**** Dataset excerpts ****
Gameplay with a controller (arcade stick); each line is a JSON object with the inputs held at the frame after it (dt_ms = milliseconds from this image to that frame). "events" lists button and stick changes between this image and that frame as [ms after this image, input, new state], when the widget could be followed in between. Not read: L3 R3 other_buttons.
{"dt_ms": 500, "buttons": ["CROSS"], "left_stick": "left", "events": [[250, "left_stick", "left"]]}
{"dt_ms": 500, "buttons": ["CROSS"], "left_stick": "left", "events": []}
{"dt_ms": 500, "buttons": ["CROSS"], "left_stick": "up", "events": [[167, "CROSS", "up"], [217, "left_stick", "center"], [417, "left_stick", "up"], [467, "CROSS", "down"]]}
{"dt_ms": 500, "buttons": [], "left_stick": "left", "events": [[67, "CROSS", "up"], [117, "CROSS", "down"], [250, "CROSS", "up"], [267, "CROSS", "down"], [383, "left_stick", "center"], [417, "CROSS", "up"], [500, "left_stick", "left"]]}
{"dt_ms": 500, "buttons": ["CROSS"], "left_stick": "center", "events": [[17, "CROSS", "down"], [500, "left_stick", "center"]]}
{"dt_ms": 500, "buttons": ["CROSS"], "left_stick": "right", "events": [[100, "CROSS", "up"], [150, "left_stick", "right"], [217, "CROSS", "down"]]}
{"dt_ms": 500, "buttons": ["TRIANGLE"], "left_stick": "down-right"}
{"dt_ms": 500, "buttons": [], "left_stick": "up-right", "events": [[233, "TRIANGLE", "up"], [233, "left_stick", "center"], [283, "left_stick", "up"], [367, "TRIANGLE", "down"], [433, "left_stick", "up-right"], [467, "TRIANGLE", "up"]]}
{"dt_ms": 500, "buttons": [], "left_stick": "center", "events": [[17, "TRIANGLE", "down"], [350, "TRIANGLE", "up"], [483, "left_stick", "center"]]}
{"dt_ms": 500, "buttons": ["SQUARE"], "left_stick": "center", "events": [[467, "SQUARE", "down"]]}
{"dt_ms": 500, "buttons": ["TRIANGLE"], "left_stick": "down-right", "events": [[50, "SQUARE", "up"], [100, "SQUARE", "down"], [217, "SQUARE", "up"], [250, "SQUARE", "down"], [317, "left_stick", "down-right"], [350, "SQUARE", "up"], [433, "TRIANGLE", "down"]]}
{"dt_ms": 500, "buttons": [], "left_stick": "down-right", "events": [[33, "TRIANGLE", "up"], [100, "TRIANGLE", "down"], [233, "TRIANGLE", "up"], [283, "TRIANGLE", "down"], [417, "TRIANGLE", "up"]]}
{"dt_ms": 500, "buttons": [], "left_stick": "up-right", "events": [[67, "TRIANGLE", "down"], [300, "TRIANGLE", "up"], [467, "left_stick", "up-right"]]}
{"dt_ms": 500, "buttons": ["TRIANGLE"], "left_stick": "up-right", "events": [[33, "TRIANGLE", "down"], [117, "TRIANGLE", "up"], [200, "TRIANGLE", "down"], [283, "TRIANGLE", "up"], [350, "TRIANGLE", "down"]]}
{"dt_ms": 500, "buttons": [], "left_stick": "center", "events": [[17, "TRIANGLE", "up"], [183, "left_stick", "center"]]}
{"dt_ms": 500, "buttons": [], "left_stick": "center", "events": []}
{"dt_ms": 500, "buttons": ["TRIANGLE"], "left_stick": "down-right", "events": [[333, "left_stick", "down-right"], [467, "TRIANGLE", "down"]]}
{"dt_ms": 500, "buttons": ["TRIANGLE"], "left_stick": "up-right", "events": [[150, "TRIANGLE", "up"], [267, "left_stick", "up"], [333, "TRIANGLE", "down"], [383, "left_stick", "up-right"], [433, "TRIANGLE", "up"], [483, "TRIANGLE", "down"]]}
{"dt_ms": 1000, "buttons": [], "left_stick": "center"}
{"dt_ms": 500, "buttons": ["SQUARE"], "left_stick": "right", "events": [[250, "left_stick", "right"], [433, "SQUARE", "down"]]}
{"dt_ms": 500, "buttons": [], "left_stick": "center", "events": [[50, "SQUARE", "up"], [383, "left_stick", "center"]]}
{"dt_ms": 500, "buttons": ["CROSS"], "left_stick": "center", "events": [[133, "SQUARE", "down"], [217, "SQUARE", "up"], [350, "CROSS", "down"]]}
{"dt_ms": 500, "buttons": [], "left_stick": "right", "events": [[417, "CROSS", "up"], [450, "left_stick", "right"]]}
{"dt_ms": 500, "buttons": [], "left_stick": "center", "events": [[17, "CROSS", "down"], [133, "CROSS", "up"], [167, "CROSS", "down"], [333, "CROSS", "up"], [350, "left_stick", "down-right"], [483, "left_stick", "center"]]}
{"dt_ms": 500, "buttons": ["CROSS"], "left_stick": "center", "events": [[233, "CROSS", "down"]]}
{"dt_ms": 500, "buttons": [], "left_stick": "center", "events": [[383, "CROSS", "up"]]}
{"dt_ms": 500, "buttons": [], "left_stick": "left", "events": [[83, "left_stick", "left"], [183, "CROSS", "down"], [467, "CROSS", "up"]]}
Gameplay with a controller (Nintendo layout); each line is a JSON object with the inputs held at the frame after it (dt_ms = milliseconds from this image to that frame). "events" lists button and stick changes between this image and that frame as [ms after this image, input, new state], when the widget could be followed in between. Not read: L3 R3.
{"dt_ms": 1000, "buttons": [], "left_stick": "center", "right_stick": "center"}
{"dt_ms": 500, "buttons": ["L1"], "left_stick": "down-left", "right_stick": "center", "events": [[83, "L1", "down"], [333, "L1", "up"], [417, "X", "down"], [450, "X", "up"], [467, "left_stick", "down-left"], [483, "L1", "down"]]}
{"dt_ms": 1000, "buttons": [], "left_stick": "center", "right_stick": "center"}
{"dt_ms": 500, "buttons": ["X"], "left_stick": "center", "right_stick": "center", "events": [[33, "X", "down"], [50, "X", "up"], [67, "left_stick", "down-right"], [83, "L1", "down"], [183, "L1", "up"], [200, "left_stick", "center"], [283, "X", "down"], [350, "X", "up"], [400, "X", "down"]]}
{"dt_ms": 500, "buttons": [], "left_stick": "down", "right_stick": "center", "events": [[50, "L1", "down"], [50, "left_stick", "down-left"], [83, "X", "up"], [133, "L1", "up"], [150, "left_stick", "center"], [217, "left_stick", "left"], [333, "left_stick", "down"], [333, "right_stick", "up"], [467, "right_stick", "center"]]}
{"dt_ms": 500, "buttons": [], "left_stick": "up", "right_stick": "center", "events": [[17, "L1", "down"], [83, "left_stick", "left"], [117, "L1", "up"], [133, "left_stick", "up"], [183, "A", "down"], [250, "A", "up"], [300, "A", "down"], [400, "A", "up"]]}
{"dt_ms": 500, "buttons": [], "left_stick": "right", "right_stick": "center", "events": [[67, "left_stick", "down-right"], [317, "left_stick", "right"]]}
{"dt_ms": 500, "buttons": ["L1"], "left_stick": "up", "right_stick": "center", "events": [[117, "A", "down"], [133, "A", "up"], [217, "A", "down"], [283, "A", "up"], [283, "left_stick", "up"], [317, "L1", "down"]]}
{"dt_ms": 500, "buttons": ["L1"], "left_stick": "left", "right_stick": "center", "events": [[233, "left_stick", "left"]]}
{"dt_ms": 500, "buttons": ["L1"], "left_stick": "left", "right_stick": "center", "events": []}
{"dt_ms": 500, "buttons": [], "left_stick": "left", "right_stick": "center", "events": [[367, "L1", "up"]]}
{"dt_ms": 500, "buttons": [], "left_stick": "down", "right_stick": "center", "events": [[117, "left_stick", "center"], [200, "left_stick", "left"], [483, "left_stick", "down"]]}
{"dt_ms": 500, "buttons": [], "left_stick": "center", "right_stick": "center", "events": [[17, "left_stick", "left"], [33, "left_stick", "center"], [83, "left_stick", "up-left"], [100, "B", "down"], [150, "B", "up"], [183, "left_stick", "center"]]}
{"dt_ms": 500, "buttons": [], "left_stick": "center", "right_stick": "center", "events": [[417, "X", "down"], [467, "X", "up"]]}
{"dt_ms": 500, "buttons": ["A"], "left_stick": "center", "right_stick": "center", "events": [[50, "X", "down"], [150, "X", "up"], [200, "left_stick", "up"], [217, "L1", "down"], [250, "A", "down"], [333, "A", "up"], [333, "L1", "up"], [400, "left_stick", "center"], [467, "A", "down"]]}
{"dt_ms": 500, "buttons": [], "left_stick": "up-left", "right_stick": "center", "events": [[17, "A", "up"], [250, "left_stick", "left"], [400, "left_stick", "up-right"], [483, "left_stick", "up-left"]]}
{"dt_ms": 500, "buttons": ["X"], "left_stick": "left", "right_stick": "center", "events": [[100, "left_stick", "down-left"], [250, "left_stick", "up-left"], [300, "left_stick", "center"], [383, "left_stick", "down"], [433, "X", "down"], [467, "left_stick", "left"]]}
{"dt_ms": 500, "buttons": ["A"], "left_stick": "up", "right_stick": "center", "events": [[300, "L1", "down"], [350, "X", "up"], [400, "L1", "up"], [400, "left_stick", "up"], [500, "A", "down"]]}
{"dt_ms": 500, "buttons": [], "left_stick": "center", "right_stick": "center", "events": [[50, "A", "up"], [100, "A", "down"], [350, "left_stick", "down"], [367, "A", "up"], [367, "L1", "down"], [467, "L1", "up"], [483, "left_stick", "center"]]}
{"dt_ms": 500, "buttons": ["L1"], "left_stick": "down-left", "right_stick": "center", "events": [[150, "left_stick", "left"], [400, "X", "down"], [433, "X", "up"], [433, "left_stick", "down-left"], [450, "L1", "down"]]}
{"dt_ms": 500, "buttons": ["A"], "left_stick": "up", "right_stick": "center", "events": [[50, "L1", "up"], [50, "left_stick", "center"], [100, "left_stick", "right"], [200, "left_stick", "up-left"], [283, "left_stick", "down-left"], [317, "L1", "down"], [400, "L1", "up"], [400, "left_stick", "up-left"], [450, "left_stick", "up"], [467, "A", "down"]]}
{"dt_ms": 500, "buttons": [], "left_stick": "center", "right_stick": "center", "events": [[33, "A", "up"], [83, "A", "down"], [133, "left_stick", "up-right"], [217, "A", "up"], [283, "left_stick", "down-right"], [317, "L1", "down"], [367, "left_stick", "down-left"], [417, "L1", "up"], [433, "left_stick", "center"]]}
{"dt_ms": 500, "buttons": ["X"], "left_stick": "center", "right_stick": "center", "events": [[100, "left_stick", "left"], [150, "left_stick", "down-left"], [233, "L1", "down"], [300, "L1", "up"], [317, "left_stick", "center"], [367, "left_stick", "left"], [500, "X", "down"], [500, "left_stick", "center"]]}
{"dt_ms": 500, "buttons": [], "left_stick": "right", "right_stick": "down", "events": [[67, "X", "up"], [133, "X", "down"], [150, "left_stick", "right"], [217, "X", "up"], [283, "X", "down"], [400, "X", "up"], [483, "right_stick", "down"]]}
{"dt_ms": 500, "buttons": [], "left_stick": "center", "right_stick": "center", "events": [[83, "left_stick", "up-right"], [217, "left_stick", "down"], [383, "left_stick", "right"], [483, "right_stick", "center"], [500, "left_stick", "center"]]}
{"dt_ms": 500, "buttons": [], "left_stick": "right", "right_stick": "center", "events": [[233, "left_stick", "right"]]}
****
Activity:
Using the entries above, return each line in which the word "could" occurs.

Result below:
Gameplay with a controller (arcade stick); each line is a JSON object with the inputs held at the frame after it (dt_ms = milliseconds from this image to that frame). "events" lists button and stick changes between this image and that frame as [ms after this image, input, new state], when the widget could be followed in between. Not read: L3 R3 other_buttons.
Gameplay with a controller (Nintendo layout); each line is a JSON object with the inputs held at the frame after it (dt_ms = milliseconds from this image to that frame). "events" lists button and stick changes between this image and that frame as [ms after this image, input, new state], when the widget could be followed in between. Not read: L3 R3.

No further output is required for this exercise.